The following guest post is adopted from the blog of Acclivity Health Solutions, NHPCO Strategic Partner.
Written by: Robin Stawasz, Program Development Executive
When is palliative care not palliative care? How vital is nomenclature? As the healthcare continuum and payment reform evolves, palliative care providers must re-evaluate what constitutes the essence of palliative care and how the care model can best adapt. Without a federal benefit currently defining palliative care, as it does for hospice, there is great variation in care models which causes many disadvantages. However, it also creates opportunities. Providers can hold on to the core of palliative care while specializing the services to best meet the needs of their stakeholders, including their patients, families, partnered providers, and payers.

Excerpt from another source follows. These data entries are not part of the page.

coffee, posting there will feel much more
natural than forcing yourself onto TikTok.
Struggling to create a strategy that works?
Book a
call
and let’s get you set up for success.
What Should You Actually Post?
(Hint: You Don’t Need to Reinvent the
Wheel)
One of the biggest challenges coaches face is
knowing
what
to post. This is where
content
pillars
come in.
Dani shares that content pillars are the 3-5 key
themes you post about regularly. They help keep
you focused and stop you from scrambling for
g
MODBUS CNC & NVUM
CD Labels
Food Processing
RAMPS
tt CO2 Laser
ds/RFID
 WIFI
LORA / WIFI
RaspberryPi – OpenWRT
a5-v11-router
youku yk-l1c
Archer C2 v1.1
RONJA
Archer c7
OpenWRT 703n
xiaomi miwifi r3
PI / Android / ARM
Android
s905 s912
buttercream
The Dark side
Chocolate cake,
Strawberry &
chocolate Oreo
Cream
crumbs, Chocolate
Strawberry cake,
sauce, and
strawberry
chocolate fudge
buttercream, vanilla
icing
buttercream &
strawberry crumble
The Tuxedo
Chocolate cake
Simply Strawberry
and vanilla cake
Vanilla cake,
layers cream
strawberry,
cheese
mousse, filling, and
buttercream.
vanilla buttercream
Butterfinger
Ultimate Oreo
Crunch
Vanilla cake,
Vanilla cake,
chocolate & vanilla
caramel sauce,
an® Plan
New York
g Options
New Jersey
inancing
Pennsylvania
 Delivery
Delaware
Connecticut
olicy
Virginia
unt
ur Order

The Guiding an Improved Dementia Experience (GUIDE) Model from CMMI is one such opportunity. GUIDE is not technically palliative care. But it calls for many of the core services that palliative care provides. Specifically, it calls for meeting the holistic needs of the patient through an interdisciplinary team, providing education and respite for the caregivers, keeping the loci of care in the home, aiding in transitions, being available 24/7, and addressing social, behavioral, and functional needs through community support. Who better than palliative care providers to deliver such services? Given the payment structure, providers will need to adapt to keep services efficient and sustainable, such as adopting technology and data capabilities to manage this population effectively. But it will create continuity of care for this seriously ill population, as well as build the relevance and networking opportunities for provider organizations. Whether palliative care providers enroll in GUIDE directly or through contracts with other GUIDE providers, there is opportunity here to build service lines, diversify revenue streams, and build costumer pipelines. Being able to apply the strengths of palliative care to new care models, no matter how they are labeled, will empower providers to take advantage of new payment models, especially within value-based care. The palliative care field needs to move into innovation, adaptation, specialization, and collaboration. If not palliative care, other providers will move into this space and the opportunity will be lost.